• Exercise description:
Please set down, exactly, the line with "(semi-automatic segmentation, software-assisted" and all lines that follow it through the end of the records below.

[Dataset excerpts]
--- --- ---

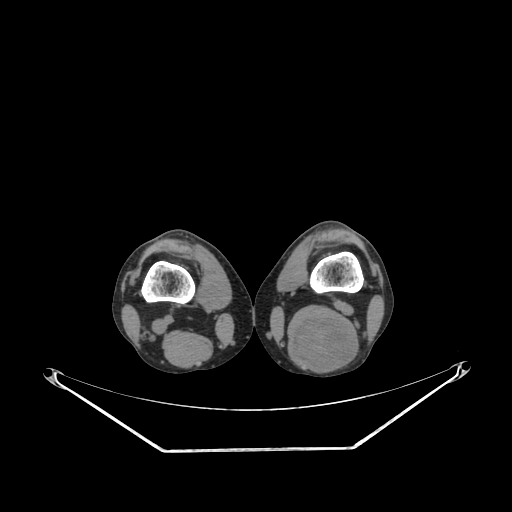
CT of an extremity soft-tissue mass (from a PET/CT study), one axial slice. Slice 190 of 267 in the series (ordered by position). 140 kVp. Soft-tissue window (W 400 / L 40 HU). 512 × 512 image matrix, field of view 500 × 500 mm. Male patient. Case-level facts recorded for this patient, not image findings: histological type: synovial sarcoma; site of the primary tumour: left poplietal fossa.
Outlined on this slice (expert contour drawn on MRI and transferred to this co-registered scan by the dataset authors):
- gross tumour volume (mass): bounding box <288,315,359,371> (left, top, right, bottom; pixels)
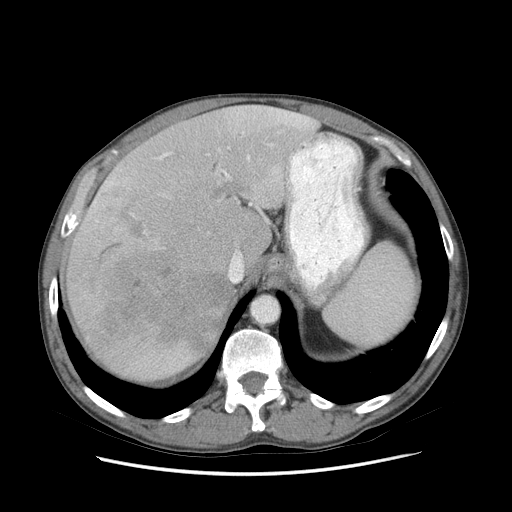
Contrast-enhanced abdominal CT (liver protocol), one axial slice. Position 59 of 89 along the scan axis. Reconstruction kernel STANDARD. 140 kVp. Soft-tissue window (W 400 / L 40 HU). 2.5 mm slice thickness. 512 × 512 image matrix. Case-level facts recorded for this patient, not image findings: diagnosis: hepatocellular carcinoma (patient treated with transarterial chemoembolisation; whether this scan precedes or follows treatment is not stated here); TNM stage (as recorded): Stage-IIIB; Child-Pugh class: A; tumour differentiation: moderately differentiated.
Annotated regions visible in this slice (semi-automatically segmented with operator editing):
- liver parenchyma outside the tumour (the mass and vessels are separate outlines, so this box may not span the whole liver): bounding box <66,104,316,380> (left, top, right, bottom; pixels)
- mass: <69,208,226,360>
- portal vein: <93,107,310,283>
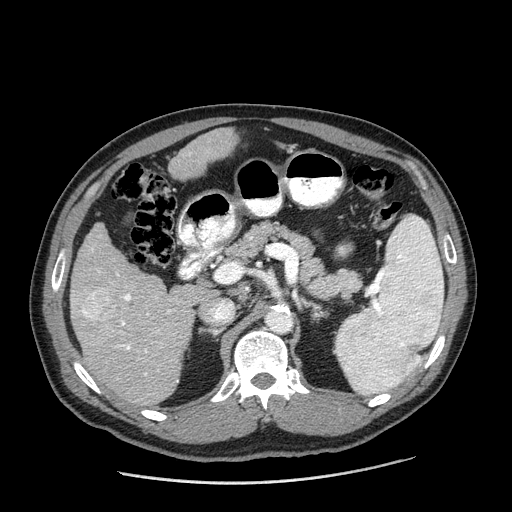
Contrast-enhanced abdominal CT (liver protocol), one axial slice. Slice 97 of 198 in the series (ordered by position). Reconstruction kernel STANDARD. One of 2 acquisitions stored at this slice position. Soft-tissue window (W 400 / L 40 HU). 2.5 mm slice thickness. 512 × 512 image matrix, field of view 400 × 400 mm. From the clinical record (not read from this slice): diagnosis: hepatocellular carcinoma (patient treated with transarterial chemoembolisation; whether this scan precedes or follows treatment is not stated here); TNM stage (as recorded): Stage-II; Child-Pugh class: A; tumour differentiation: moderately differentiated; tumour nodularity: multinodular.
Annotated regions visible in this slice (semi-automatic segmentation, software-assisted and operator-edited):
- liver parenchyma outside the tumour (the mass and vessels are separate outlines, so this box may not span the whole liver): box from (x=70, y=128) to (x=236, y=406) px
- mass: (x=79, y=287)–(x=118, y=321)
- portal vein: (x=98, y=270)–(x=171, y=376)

--- --- ---

• Completed task:
Annotated regions visible in this slice (semi-automatic segmentation, software-assisted and operator-edited):
- liver parenchyma outside the tumour (the mass and vessels are separate outlines, so this box may not span the whole liver): box from (x=70, y=128) to (x=236, y=406) px
- mass: (x=79, y=287)–(x=118, y=321)
- portal vein: (x=98, y=270)–(x=171, y=376)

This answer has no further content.